Die Polizei hatte ihm in einem Verhör mit Folter gedroht. Jetzt muss das Land Hessen 3000 Euro Entschädigung an Magnus Gäfgen zahlen.

Frankfurt/Main. Der heute 36-jährige Magnus Gäfgen entführte und ermordete den Bankierssohn Jakob von Metzler vor neun Jahren. Wegen der ihm damals angedrohten Folter während eines Polizeiverhörs muss das Land Hessen nun seiner Entschädigungsforderung nachkommen und 3000 Euro zahlen. Dies entschied das Landgericht in Frankfurt am Donnerstag. Ursprünglich hatte Gäfgen 10.000 Euro und einen Schadenersatz in unbekannter Höhe verlangt mit der Argumentation, er leide wegen der Drohungen unter psychischen Spätfolgen.

Der Anwalt des Kindsmörders, Michael Heuchemer, hat die Entscheidung des Frankfurter Landgerichts für eine Entschädigung zugunsten seines Mandanten begrüßt. Der Richterspruch verdeutliche, dass die Verletzung von Menschenrechten auch Folgen haben müsse, sagte der Jurist am Donnerstag dem Fernsehsender n-tv. "Sicherlich wäre Freude oder so etwas das falsche Wort am heutigen Tag.“ Das Urteil sei aber "ein wichtiges Signal für die Menschenrechte“.

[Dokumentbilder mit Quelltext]
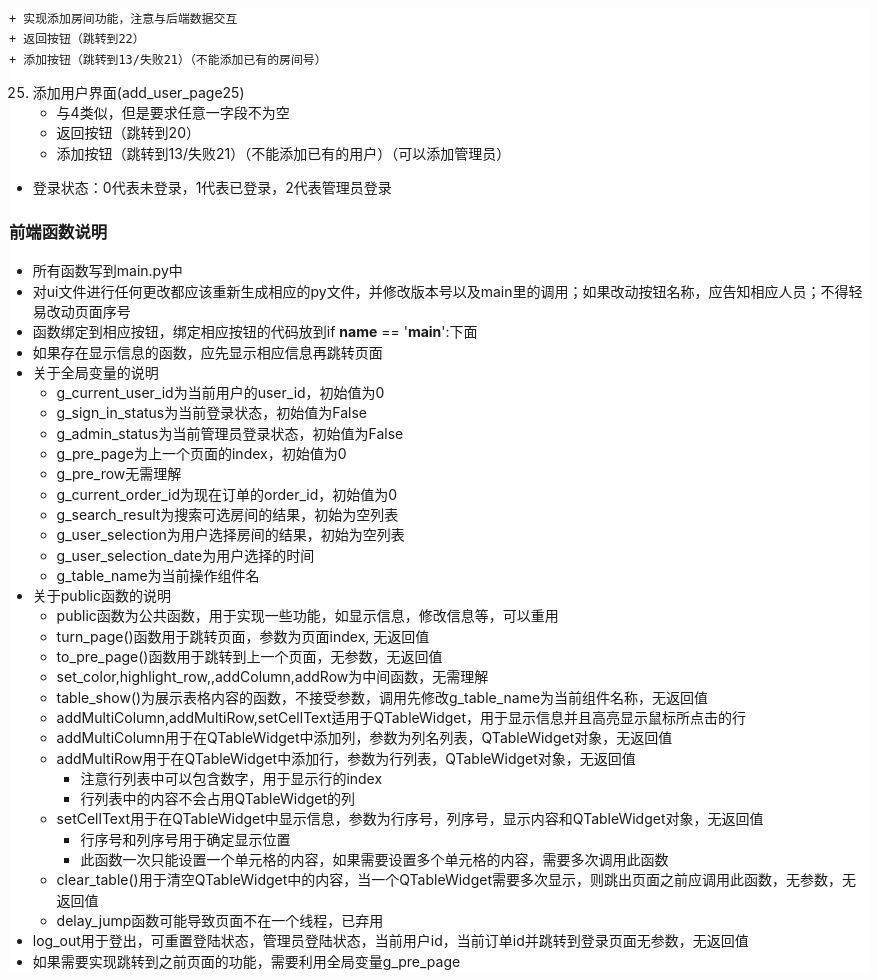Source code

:     + 实现添加房间功能，注意与后端数据交互
    + 返回按钮（跳转到22）
    + 添加按钮（跳转到13/失败21）（不能添加已有的房间号）
25. 添加用户界面(add_user_page25)
    + 与4类似，但是要求任意一字段不为空
    + 返回按钮（跳转到20）
    + 添加按钮（跳转到13/失败21）（不能添加已有的用户）（可以添加管理员）

+ 登录状态：0代表未登录，1代表已登录，2代表管理员登录

### 前端函数说明
+ 所有函数写到main.py中
+ 对ui文件进行任何更改都应该重新生成相应的py文件，并修改版本号以及main里的调用；如果改动按钮名称，应告知相应人员；不得轻易改动页面序号
+ 函数绑定到相应按钮，绑定相应按钮的代码放到if __name__ == '__main__':下面
+ 如果存在显示信息的函数，应先显示相应信息再跳转页面
+ 关于全局变量的说明
  + g_current_user_id为当前用户的user_id，初始值为0
  + g_sign_in_status为当前登录状态，初始值为False   
  + g_admin_status为当前管理员登录状态，初始值为False
  + g_pre_page为上一个页面的index，初始值为0
  + g_pre_row无需理解
  + g_current_order_id为现在订单的order_id，初始值为0
  + g_search_result为搜索可选房间的结果，初始为空列表
  + g_user_selection为用户选择房间的结果，初始为空列表
  + g_user_selection_date为用户选择的时间
  + g_table_name为当前操作组件名
+ 关于public函数的说明
  + public函数为公共函数，用于实现一些功能，如显示信息，修改信息等，可以重用
  + turn_page()函数用于跳转页面，参数为页面index, 无返回值
  + to_pre_page()函数用于跳转到上一个页面，无参数，无返回值
  + set_color,highlight_row,,addColumn,addRow为中间函数，无需理解
  + table_show()为展示表格内容的函数，不接受参数，调用先修改g_table_name为当前组件名称，无返回值
  + addMultiColumn,addMultiRow,setCellText适用于QTableWidget，用于显示信息并且高亮显示鼠标所点击的行
  + addMultiColumn用于在QTableWidget中添加列，参数为列名列表，QTableWidget对象，无返回值
  + addMultiRow用于在QTableWidget中添加行，参数为行列表，QTableWidget对象，无返回值
    + 注意行列表中可以包含数字，用于显示行的index
    + 行列表中的内容不会占用QTableWidget的列
  + setCellText用于在QTableWidget中显示信息，参数为行序号，列序号，显示内容和QTableWidget对象，无返回值
    + 行序号和列序号用于确定显示位置
    + 此函数一次只能设置一个单元格的内容，如果需要设置多个单元格的内容，需要多次调用此函数
  + clear_table()用于清空QTableWidget中的内容，当一个QTableWidget需要多次显示，则跳出页面之前应调用此函数，无参数，无返回值
  + delay_jump函数可能导致页面不在一个线程，已弃用
+ log_out用于登出，可重置登陆状态，管理员登陆状态，当前用户id，当前订单id并跳转到登录页面无参数，无返回值
+ 如果需要实现跳转到之前页面的功能，需要利用全局变量g_pre_page



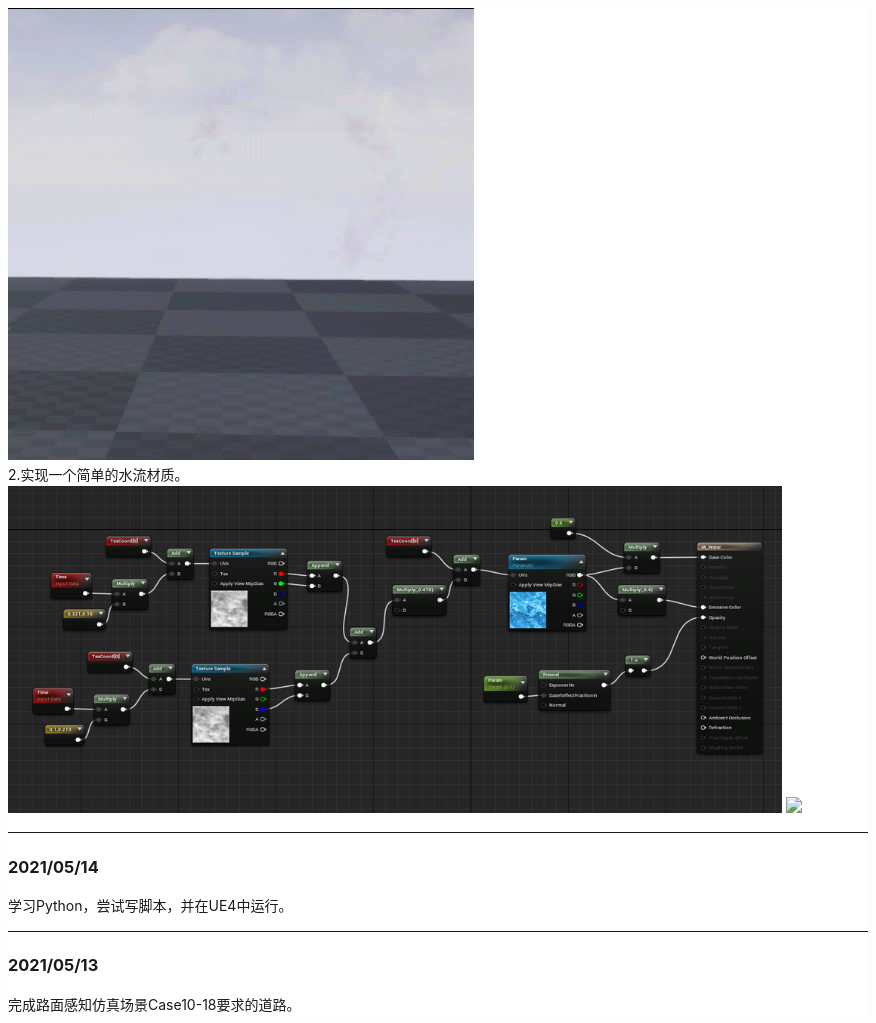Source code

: <img src=./images/Explosion.gif><br>
2.实现一个简单的水流材质。<br>
<img src=./images/Water.png width=90%>
<img src=./images/Water.gif>

***
### 2021/05/14
学习Python，尝试写脚本，并在UE4中运行。
***
### 2021/05/13
完成路面感知仿真场景Case10-18要求的道路。<br>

• Folgendes bearbeiten:
1. Schreib aus dem Artikel über das Gäfgen-Urteil genau den Teil ab, der mit den Worten „Frankfurt/Main. Der heute“ anfängt und mit „unter psychischen Spätfolgen.“ aufhört.
2. Fass den Artikel über das Gäfgen-Urteil in zwei Sätzen zusammen.
3. Knüpf an den Artikel über das Gäfgen-Urteil an und schreib ihn nach dem letzten Satz weiter.
Das Material steht für sich und hat mit dem Artikel über das Gäfgen-Urteil nichts zu tun.

• Antworten zu Aufgaben:
1.
Frankfurt/Main. Der heute 36-jährige Magnus Gäfgen entführte und ermordete den Bankierssohn Jakob von Metzler vor neun Jahren. Wegen der ihm damals angedrohten Folter während eines Polizeiverhörs muss das Land Hessen nun seiner Entschädigungsforderung nachkommen und 3000 Euro zahlen. Dies entschied das Landgericht in Frankfurt am Donnerstag. Ursprünglich hatte Gäfgen 10.000 Euro und einen Schadenersatz in unbekannter Höhe verlangt mit der Argumentation, er leide wegen der Drohungen unter psychischen Spätfolgen.

2. Das Landgericht Frankfurt hat am Donnerstag entschieden, dass das Land Hessen Magnus Gäfgen, dem Entführer und Mörder des Bankierssohns Jakob von Metzler, 3000 Euro Entschädigung zahlen muss, weil ihm die Polizei in einem Verhör mit Folter gedroht hatte. Sein Anwalt Michael Heuchemer begrüßte das Urteil als „ein wichtiges Signal für die Menschenrechte“.

3.
Die Gewerkschaft der Polizei bezeichnete das Urteil als "emotional nur sehr schwer erträglich“, es müsse aber unter dem Gesichtspunkt der Rechtsstaatlichkeit geschluckt werden. Bei der Opferhilfe-Organisation "Weißer Ring“ stieß das Urteil hingegen auf völliges Unverständnis: "Es rührt sehr stark an dem Rechtsempfinden der Menschen.“

Die Folterdrohung sei eine schwere Verletzung der Menschenwürde Gäfgens, "die nicht auf andere Weise befriedigend ausgeglichen werden kann“, begründete der Vorsitzende Richter Christoph Hefter das Urteil. "Das Verbot der Folter gilt absolut und duldet keine Ausnahme.“ Und: "Das Recht auf Achtung seiner Würde kann auch dem Straftäter nicht abgesprochen werden, mag er sich auch in noch so schwerer und unerträglicher Weise gegen die Werteordnung der Verfassung vergangen haben.“

Mit der vom damaligen Frankfurter Polizei-Vizepräsidenten Wolfgang Daschner angeordneten – und vom Innenministerium gebilligten - Schmerzandrohung habe die Polizei in das höchste Verfassungsgut eingegriffen. Und zwar "planvoll, vorsätzlich, in Kenntnis der Rechtswidrigkeit und in der Gefahr der Unverwertbarkeit der Aussage“. Das Verhalten der Beamten nannte Hefter in seiner rund 45minütigen Begründung "rechtswidrig und verwerflich“. Daschner habe einen Untergebenen zur Nötigung im Amt verleitet. Die Schmerzen seien zudem nicht nur angedroht worden, sondern "auch die Durchführung einer entsprechenden Behandlung vorbereitet worden“.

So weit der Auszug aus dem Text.